The “American Farmer” is Crèvecoeur’s fictional persona Farmer James, a bumpkin from rural Pennsylvania. In his introduction to this new edition, Moore charts Crèvecoeur’s enterprising approach to self-promotion, which involved repackaging and adapting his writings for French and English audiences. Moore did extensive research on the original manuscript, held in the Library of Congress Manuscript Division.
Dennis Moore will discuss and sign his new book, “Letters from an American Farmer” (Belknap Press/Harvard University Press, 2013), on Friday, Nov. 22, at noon in the Mary Pickford Theater, located on the third floor of the James Madison Memorial Building, 101 Independence Ave. S.E., Washington, D.C. This Books & Beyond event is co-sponsored by the Center for the Book and the Manuscript Division. It is free and open to the public; no tickets are required.
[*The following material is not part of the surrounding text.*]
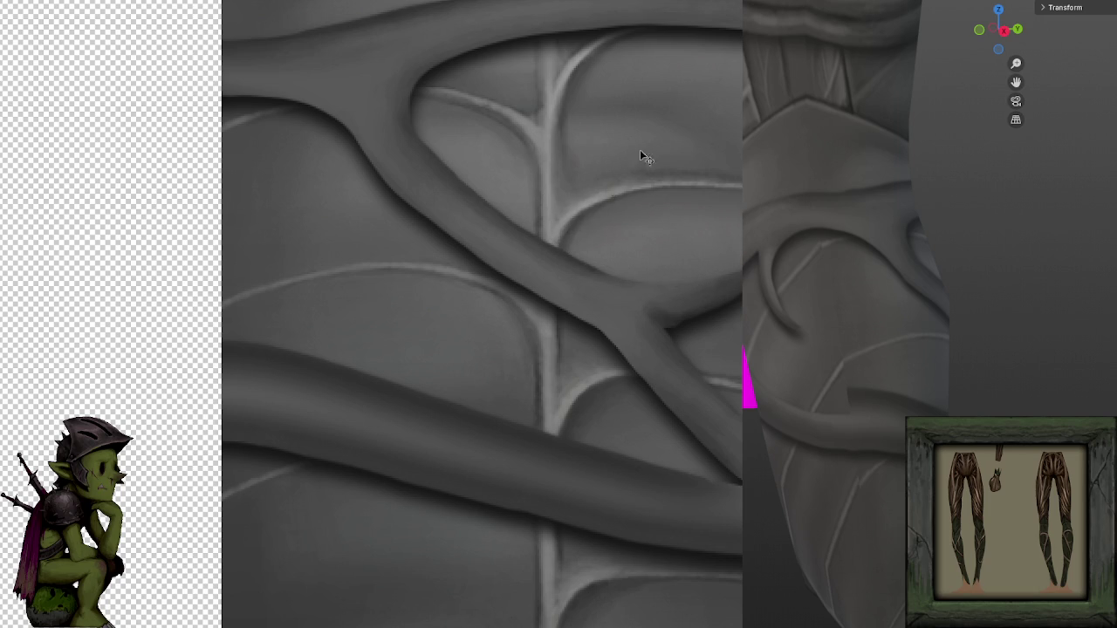
Fill in the dark band so it blends into the vine.
scroll(633, 166, down, 2)
scroll(673, 218, up, 1)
Born in Normandy, France, Crèvecoeur came to New York in the 1750s by way of England and then Canada, traveled throughout the Colonies as a surveyor and trader, and was naturalized in 1765. The pieces he included in the 1782 “Letters” map a shift from hopefulness to disillusionment: its opening selections offer America as a utopian haven from European restrictions on personal liberty and material advancement but give way to portrayals of a land plagued by the horrors of slavery, the threat of Indian raids and revolutionary unrest.
This new edition opens up a broader perspective on Crèvecoeur, who also coined America’s most enduring metaphor: a place where “individuals of all nations are melted into a new race of men.”
Dennis D. Moore is University Distinguished Teaching Professor in the English Department at Florida State University.